[Stored items]
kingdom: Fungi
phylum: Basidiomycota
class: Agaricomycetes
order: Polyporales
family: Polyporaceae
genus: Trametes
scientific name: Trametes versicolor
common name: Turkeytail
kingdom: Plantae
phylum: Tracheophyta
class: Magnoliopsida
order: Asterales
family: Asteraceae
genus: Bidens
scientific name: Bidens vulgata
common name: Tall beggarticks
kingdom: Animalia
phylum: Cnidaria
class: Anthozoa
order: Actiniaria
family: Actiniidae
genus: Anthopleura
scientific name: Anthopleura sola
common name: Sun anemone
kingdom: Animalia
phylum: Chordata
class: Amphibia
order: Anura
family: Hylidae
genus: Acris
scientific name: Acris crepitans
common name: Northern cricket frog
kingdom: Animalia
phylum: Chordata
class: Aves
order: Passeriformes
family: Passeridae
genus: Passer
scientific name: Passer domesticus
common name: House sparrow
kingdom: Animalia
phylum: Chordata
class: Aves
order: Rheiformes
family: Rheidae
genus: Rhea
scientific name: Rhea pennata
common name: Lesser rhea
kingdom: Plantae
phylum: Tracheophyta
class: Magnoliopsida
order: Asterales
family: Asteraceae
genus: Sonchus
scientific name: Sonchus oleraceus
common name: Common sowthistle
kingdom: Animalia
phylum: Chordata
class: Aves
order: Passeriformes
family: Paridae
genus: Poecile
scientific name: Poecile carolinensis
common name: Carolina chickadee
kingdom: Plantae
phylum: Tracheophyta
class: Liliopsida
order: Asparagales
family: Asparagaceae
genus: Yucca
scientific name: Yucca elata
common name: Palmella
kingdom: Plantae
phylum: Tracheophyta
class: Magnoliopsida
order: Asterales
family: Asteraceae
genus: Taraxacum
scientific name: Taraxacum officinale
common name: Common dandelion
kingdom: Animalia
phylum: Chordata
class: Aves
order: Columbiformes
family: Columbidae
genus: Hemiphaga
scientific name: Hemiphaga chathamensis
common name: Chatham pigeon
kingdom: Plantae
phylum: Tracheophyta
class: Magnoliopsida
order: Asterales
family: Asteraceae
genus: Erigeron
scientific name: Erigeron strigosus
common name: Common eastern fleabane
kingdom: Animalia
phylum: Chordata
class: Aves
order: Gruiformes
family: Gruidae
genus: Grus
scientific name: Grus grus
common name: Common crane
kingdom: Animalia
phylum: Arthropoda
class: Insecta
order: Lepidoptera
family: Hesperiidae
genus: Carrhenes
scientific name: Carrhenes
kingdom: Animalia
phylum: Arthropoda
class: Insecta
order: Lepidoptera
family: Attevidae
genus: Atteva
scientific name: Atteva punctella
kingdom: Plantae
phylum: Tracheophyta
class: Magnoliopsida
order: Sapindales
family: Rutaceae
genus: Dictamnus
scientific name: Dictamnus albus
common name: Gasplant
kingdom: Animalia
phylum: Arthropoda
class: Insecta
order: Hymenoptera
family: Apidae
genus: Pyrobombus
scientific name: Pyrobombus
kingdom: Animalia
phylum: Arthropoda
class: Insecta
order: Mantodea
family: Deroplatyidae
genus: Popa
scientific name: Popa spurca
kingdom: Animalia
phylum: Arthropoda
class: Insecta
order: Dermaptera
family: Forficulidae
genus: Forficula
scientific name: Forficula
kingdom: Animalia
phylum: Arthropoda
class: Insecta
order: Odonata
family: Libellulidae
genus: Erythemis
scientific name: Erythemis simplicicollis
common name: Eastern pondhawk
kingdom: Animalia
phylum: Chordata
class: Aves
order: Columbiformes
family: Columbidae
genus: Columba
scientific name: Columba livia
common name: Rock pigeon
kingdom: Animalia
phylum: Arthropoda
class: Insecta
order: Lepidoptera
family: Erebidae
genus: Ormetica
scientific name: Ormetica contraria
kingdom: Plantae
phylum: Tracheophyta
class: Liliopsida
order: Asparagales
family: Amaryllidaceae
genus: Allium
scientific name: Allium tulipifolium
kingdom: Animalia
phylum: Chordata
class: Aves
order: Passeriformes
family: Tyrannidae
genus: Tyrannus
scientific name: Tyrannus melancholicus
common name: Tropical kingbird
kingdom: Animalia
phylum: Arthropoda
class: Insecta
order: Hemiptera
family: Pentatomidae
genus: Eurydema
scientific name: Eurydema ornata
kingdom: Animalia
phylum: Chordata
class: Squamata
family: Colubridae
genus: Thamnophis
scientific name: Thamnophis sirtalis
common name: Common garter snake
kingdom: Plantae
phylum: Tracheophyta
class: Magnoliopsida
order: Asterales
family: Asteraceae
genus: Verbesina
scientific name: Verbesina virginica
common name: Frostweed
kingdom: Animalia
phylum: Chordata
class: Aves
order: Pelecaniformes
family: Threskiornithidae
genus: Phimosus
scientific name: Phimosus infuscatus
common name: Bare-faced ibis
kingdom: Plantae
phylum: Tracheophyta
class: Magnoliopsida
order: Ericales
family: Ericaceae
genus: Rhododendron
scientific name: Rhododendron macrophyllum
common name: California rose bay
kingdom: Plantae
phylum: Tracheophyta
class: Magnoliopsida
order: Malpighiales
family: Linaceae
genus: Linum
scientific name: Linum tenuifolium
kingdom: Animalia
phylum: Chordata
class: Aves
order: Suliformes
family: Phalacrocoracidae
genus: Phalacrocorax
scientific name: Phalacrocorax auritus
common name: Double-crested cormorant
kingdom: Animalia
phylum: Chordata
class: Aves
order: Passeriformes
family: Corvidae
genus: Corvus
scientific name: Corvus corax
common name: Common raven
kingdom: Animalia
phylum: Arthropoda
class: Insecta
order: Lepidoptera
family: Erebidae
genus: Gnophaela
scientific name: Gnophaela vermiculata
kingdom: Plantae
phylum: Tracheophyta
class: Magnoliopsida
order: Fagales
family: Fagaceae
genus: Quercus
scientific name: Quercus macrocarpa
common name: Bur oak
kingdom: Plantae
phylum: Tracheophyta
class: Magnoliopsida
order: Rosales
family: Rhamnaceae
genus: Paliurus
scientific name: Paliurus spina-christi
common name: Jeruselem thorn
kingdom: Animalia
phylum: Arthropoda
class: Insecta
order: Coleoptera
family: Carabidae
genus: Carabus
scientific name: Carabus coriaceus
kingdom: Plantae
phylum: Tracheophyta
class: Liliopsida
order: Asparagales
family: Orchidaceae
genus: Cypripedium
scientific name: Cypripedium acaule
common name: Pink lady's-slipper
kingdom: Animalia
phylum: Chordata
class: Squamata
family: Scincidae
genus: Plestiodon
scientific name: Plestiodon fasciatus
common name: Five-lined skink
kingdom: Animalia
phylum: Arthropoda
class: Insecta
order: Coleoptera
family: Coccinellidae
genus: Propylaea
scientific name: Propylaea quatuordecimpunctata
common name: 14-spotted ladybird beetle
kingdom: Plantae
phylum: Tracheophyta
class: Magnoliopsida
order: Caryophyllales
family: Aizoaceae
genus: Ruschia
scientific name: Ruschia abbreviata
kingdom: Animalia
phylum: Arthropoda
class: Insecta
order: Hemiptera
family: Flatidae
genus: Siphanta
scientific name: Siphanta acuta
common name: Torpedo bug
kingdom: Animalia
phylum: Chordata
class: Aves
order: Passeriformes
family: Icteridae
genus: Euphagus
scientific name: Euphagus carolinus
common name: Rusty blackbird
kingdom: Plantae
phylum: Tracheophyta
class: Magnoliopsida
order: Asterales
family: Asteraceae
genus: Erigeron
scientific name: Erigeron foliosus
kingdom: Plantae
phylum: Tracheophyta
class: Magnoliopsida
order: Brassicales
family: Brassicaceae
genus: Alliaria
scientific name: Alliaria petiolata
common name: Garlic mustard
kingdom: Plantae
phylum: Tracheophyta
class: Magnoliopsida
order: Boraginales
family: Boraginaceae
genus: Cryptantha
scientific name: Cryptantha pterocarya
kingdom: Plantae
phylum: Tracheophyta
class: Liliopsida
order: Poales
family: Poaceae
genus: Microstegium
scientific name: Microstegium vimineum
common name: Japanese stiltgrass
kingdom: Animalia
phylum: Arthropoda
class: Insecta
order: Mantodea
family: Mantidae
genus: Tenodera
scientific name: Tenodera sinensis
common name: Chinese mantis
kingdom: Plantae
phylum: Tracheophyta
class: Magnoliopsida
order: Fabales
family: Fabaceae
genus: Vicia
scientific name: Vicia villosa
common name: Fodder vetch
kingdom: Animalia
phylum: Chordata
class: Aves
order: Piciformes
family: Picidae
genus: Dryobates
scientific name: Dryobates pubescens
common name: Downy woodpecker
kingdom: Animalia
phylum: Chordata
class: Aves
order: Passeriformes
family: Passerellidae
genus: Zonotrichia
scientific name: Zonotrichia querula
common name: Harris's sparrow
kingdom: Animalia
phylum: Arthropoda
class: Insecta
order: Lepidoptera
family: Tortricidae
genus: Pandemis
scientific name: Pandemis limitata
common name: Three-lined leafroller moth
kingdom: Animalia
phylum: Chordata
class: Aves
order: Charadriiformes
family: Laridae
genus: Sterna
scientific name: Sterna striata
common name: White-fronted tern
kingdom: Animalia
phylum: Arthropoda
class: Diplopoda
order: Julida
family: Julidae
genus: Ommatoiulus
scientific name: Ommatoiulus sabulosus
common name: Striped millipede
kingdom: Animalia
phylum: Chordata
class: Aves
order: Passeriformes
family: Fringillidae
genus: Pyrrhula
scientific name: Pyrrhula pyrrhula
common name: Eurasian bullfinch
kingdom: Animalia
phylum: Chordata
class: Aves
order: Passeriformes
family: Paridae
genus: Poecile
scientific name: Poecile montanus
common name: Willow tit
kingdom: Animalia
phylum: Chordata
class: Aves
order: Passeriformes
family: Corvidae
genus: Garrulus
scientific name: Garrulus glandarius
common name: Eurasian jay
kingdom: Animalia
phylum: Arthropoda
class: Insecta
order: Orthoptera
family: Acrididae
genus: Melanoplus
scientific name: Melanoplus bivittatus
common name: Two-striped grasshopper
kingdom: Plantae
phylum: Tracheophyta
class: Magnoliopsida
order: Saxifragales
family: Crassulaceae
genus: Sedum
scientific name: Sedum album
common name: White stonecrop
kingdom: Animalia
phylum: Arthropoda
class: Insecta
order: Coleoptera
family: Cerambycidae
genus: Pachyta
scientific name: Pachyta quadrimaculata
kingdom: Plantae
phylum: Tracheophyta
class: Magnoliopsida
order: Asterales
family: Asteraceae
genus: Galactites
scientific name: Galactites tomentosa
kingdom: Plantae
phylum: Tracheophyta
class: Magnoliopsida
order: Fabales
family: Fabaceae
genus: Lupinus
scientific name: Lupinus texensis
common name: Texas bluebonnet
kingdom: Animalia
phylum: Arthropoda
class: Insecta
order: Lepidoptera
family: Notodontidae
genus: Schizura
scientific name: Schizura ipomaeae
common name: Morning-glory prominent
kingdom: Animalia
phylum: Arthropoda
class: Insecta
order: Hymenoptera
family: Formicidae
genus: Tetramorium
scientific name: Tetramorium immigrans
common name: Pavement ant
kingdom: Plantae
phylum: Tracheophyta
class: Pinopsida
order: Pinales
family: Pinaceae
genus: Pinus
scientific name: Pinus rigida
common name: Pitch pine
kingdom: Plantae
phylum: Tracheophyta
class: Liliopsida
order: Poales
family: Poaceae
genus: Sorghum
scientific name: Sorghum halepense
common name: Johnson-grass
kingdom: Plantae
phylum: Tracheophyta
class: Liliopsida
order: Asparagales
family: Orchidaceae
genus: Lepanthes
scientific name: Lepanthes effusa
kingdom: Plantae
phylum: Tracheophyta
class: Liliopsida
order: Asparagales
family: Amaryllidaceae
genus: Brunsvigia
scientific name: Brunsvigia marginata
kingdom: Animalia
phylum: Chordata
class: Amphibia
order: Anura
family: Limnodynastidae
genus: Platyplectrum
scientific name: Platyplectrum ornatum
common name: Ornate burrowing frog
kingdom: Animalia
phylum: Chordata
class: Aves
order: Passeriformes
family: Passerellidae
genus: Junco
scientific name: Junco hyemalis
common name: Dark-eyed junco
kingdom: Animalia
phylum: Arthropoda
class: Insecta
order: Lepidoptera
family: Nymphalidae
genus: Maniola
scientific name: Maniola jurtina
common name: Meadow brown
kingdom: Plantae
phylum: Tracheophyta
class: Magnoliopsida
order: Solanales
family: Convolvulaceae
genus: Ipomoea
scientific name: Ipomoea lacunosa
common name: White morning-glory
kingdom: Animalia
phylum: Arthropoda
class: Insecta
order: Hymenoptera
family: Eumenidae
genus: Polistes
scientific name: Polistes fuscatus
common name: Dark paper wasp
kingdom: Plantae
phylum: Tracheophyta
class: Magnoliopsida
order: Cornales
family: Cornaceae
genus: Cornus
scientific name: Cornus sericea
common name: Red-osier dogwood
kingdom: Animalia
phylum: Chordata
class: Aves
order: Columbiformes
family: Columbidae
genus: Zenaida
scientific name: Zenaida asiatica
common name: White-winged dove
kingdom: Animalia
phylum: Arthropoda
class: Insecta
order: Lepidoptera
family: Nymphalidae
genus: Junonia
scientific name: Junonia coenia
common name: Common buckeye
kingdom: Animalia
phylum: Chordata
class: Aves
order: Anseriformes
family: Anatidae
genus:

Stated goal:
Recast the part that opens with the line containing "common name: Jeruselem thorn" and closes with the line containing "order: Brassicales" as a numbered list, leaving out any blank lines.

Solution for this exercise:
1. common name: Jeruselem thorn
2. kingdom: Animalia
3. phylum: Arthropoda
4. class: Insecta
5. order: Coleoptera
6. family: Carabidae
7. genus: Carabus
8. scientific name: Carabus coriaceus
9. kingdom: Plantae
10. phylum: Tracheophyta
11. class: Liliopsida
12. order: Asparagales
13. family: Orchidaceae
14. genus: Cypripedium
15. scientific name: Cypripedium acaule
16. common name: Pink lady's-slipper
17. kingdom: Animalia
18. phylum: Chordata
19. class: Squamata
20. family: Scincidae
21. genus: Plestiodon
22. scientific name: Plestiodon fasciatus
23. common name: Five-lined skink
24. kingdom: Animalia
25. phylum: Arthropoda
26. class: Insecta
27. order: Coleoptera
28. family: Coccinellidae
29. genus: Propylaea
30. scientific name: Propylaea quatuordecimpunctata
31. common name: 14-spotted ladybird beetle
32. kingdom: Plantae
33. phylum: Tracheophyta
34. class: Magnoliopsida
35. order: Caryophyllales
36. family: Aizoaceae
37. genus: Ruschia
38. scientific name: Ruschia abbreviata
39. kingdom: Animalia
40. phylum: Arthropoda
41. class: Insecta
42. order: Hemiptera
43. family: Flatidae
44. genus: Siphanta
45. scientific name: Siphanta acuta
46. common name: Torpedo bug
47. kingdom: Animalia
48. phylum: Chordata
49. class: Aves
50. order: Passeriformes
51. family: Icteridae
52. genus: Euphagus
53. scientific name: Euphagus carolinus
54. common name: Rusty blackbird
55. kingdom: Plantae
56. phylum: Tracheophyta
57. class: Magnoliopsida
58. order: Asterales
59. family: Asteraceae
60. genus: Erigeron
61. scientific name: Erigeron foliosus
62. kingdom: Plantae
63. phylum: Tracheophyta
64. class: Magnoliopsida
65. order: Brassicales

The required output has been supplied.